■ **Problem to work on**
What is needed is the number of lines in the data below that include "absensi", stated by itself.
[[ Data to examine, beginning ]]
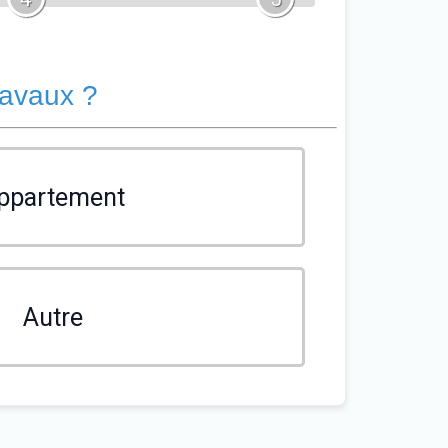
ravaux ?
ppartement
Autre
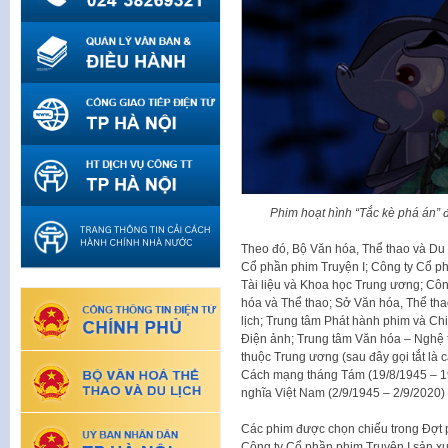
Phim hoạt hình “Tắc kè phá án” 
Theo đó, Bộ Văn hóa, Thể thao và Du l
Cổ phần phim Truyện I; Công ty Cổ 
Tài liệu và Khoa học Trung ương; Cô
hóa và Thể thao; Sở Văn hóa, Thể thao
lịch; Trung tâm Phát hành phim và Ch
Điện ảnh; Trung tâm Văn hóa – Nghệ t
thuộc Trung ương (sau đây gọi tắt là 
Cách mạng tháng Tám (19/8/1945 – 1
nghĩa Việt Nam (2/9/1945 – 2/9/2020)
Các phim được chọn chiếu trong Đợt p
Công ty Cổ phần phim Truyện I sản xuấ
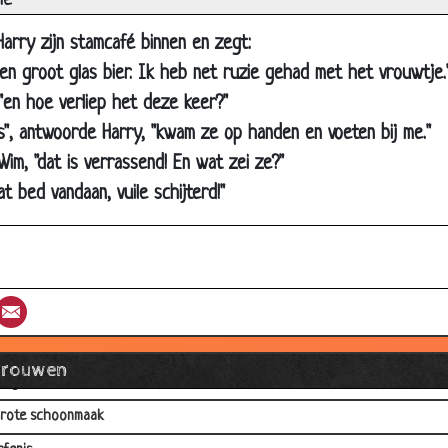
ie
e perfecte vrouw
arry zijn stamcafé binnen en zegt:
e echtgenoot die zijn trouwdag vergeten was
en groot glas bier. Ik heb net ruzie gehad met het vrouwtje.
heorie versus praktijk
 "en hoe verliep het deze keer?"
ekker geurtje.
s", antwoorde Harry, "kwam ze op handen en voeten bij me."
liegangst
Wim, "dat is verrassend! En wat zei ze?"
e wensgeest
t bed vandaan, vuile schijterd!"
iet echt ontroerd
eld voor eten
e standwerker
st
umblr
Email
oedertijd
e knappe boerin
Vrouwen
elfgebakken cake
rote schoonmaak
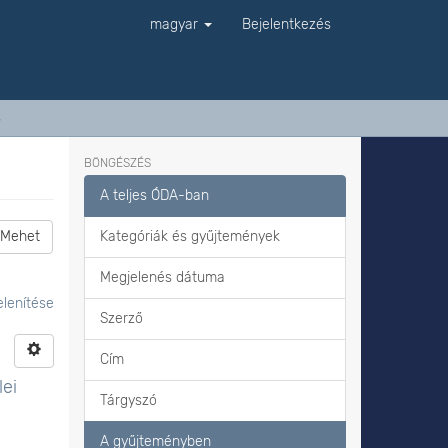
magyar
Bejelentkezés
s
BÖNGÉSZÉS
A teljes ÓDA-ban
Mehet
Kategóriák és gyűjtemények
Megjelenés dátuma
lenítése
Szerző
Cím
lei
Tárgyszó
A gyűjteményben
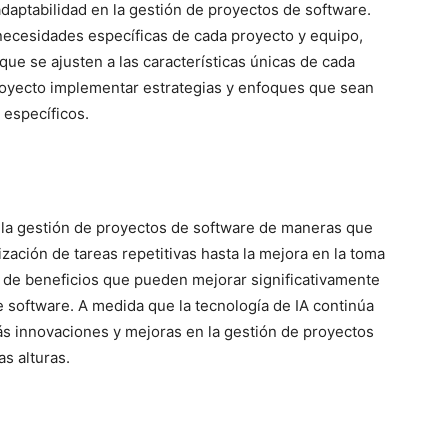
daptabilidad en la gestión de proyectos de software.
necesidades específicas de cada proyecto y equipo,
ue se ajusten a las características únicas de cada
proyecto implementar estrategias y enfoques que sean
 específicos.
do la gestión de proyectos de software de maneras que
zación de tareas repetitivas hasta la mejora en la toma
a de beneficios que pueden mejorar significativamente
 de software. A medida que la tecnología de IA continúa
 innovaciones y mejoras en la gestión de proyectos
as alturas.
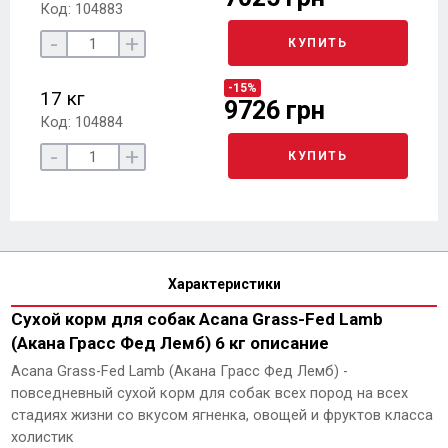
Код: 104883
-
+
КУПИТЬ
-15%
17 кг
9726 грн
Код: 104884
-
+
КУПИТЬ
Характеристики
Сухой корм для собак Acana Grass-Fed Lamb
(Акана Грасс Фед Лемб) 6 кг описание
Acana Grass-Fed Lamb (Акана Грасс Фед Лемб) -
повседневный сухой корм для собак всех пород на всех
стадиях жизни со вкусом ягненка, овощей и фруктов класса
холистик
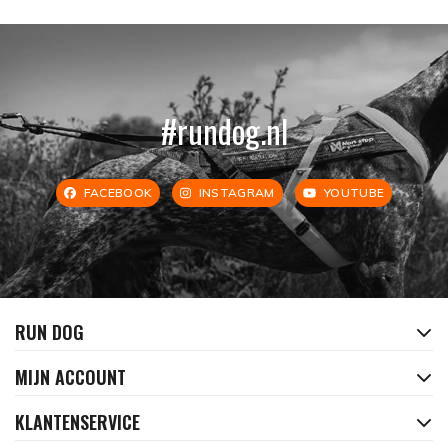
#rundog.nl
FACEBOOK
INSTAGRAM
YOUTUBE
RUN DOG
MIJN ACCOUNT
KLANTENSERVICE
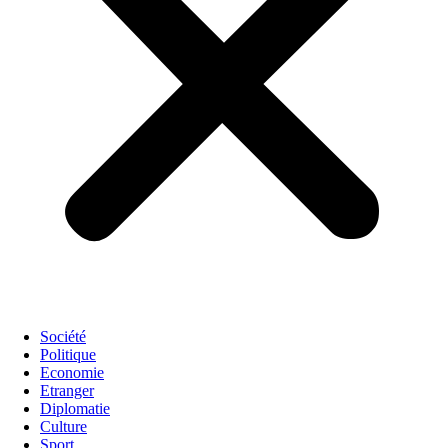
Société
Politique
Economie
Etranger
Diplomatie
Culture
Sport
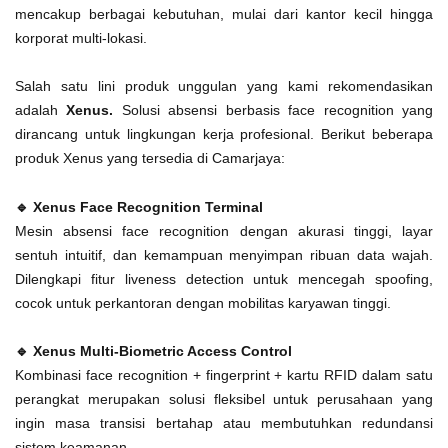
mencakup berbagai kebutuhan, mulai dari kantor kecil hingga
korporat multi-lokasi.
Salah satu lini produk unggulan yang kami rekomendasikan
adalah
Xenus.
Solusi absensi berbasis face recognition yang
dirancang untuk lingkungan kerja profesional. Berikut beberapa
produk Xenus yang tersedia di Camarjaya:
🔹 Xenus Face Recognition Terminal
Mesin absensi face recognition dengan akurasi tinggi, layar
sentuh intuitif, dan kemampuan menyimpan ribuan data wajah.
Dilengkapi fitur liveness detection untuk mencegah spoofing,
cocok untuk perkantoran dengan mobilitas karyawan tinggi.
🔹 Xenus Multi-Biometric Access Control
Kombinasi face recognition + fingerprint + kartu RFID dalam satu
perangkat merupakan solusi fleksibel untuk perusahaan yang
ingin masa transisi bertahap atau membutuhkan redundansi
sistem keamanan.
[[ Data to examine, end ]]
■ **Response to this task**
2